| Given passage |
****************************************

Latin America has become one of the most promising regions for iGaming expansion, driven by its large population, strong sports culture, and growing adoption of digital technologies. While regulation remains fragmented, the demand for online betting and casino entertainment continues to rise across major markets such as Brazil, Colombia, Mexico, and Argentina. Investment activity is accelerating, and both global and regional operators are positioning themselves to capitalize on a market expected to significantly expand in the coming years.

What Is the Current State of iGaming in LatAm?

The current state of iGaming in Latin America is defined by fast-growing consumer interest, improved digital infrastructure, and a gradual shift toward structured regulatory frameworks. Below are the core elements shaping the present-day landscape.

Market Size and Growth Dynamics

Latin America’s iGaming market is experiencing strong year-over-year growth, supported by increasing smartphone adoption, wider access to high-speed internet, and a shift from land-based to online gambling. Mobile usage dominates the market, with a majority of players engaging through apps or mobile-optimized websites.

Key growth dynamics include:

  • Expanding broadband and 4G/5G coverage;
  • A young, mobile-first demographic;
  • Greater acceptance of online entertainment platforms;
  • Governments seeing online gambling as a potential source of tax revenue.

These factors collectively position LatAm as one of the fastest-growing global iGaming regions.

Player Behavior and Market Trends

Player activity in LatAm is shaped by cultural preferences, technology adoption, and the increasing availability of localized content. Sports betting — especially football — remains the most popular vertical across the region. However, online casino games are gaining significant traction as more operators introduce tailored experiences.

Notable trends include:

  • Strong preference for live sports betting and in-play wagers;
  • Rapid growth of slots and live dealer casino games;
  • Increased trust in regulated operators;
  • Frequent small-stake bets typical for mobile users;
  • Rising demand for safer gambling tools and transparency.

These trends reflect a market maturing quickly as user expectations rise.

Key Drivers of iGaming Expansion

Several structural and technological factors are accelerating the expansion of iGaming across Latin America:

  • Modernized payment systems: PIX in Brazil, SPEI in Mexico, digital wallets, and instant transfers;
  • Regulatory progress: more countries introducing or updating online gambling laws;
  • Advanced compliance technologies: AI-based fraud prevention, geolocation, KYC/AML systems;
  • Growing investment from global operators: more partnerships, acquisitions, and market entries.

****************************************

| Data listing |
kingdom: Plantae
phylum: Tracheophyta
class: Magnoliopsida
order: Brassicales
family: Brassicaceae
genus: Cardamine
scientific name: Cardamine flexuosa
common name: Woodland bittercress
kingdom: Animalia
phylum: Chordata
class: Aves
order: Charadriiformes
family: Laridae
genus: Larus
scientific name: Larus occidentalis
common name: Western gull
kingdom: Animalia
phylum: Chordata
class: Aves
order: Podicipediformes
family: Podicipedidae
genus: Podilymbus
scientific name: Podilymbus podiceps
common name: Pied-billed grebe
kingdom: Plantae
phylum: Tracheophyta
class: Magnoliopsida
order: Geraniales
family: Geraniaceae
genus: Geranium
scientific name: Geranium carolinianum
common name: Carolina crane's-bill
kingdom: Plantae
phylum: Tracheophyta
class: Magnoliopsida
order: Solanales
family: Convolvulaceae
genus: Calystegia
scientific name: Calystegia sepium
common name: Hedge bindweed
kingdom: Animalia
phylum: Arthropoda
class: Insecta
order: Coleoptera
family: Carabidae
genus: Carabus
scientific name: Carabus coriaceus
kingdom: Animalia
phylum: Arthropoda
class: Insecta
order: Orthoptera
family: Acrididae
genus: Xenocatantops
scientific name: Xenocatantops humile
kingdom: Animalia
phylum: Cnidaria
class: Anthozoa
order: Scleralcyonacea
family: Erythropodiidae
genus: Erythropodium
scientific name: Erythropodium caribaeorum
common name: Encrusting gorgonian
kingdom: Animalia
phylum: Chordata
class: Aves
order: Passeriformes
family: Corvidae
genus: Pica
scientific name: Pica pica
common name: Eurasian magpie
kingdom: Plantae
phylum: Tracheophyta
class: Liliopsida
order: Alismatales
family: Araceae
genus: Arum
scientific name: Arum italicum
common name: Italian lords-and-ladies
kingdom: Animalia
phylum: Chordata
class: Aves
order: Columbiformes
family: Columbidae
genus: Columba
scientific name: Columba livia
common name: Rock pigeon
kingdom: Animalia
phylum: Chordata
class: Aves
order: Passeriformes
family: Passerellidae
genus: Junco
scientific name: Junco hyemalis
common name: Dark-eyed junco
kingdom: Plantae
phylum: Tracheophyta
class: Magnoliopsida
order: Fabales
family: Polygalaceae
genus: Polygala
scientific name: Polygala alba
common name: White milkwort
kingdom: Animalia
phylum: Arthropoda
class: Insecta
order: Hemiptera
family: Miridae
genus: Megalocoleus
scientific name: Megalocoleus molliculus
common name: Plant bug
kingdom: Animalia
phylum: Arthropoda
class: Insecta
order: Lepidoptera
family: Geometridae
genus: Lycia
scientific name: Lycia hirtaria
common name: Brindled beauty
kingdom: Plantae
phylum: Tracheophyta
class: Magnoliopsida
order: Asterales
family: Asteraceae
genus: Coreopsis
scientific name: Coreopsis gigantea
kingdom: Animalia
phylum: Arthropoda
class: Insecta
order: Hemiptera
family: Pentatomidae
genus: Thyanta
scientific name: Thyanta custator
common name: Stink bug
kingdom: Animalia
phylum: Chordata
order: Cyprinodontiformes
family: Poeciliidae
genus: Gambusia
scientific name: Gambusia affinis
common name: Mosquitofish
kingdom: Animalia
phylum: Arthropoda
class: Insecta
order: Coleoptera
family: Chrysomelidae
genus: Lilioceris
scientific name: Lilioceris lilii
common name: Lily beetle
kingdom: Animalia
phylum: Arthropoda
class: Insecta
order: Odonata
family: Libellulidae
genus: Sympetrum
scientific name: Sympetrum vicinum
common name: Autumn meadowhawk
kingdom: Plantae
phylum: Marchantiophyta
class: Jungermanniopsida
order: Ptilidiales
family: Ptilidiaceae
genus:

****************************************

| Required tasks |
1) Copy out the part of the iGaming passage that opens with the words containing "The current state of iGaming in Latin" and closes with "or mobile-optimized websites.".
2) Rewrite the part of the records that opens with the line containing "family: Laridae" and closes with "scientific name: Podilymbus podiceps", replacing "scientific name" with "binomial name" and leaving all else unchanged. Give only those lines.
The passage on iGaming in Latin America has no connection to the records.

| Solutions below |
1)
The current state of iGaming in Latin America is defined by fast-growing consumer interest, improved digital infrastructure, and a gradual shift toward structured regulatory frameworks. Below are the core elements shaping the present-day landscape.

Market Size and Growth Dynamics

Latin America’s iGaming market is experiencing strong year-over-year growth, supported by increasing smartphone adoption, wider access to high-speed internet, and a shift from land-based to online gambling. Mobile usage dominates the market, with a majority of players engaging through apps or mobile-optimized websites.

2)
family: Laridae
genus: Larus
binomial name: Larus occidentalis
common name: Western gull
kingdom: Animalia
phylum: Chordata
class: Aves
order: Podicipediformes
family: Podicipedidae
genus: Podilymbus
binomial name: Podilymbus podiceps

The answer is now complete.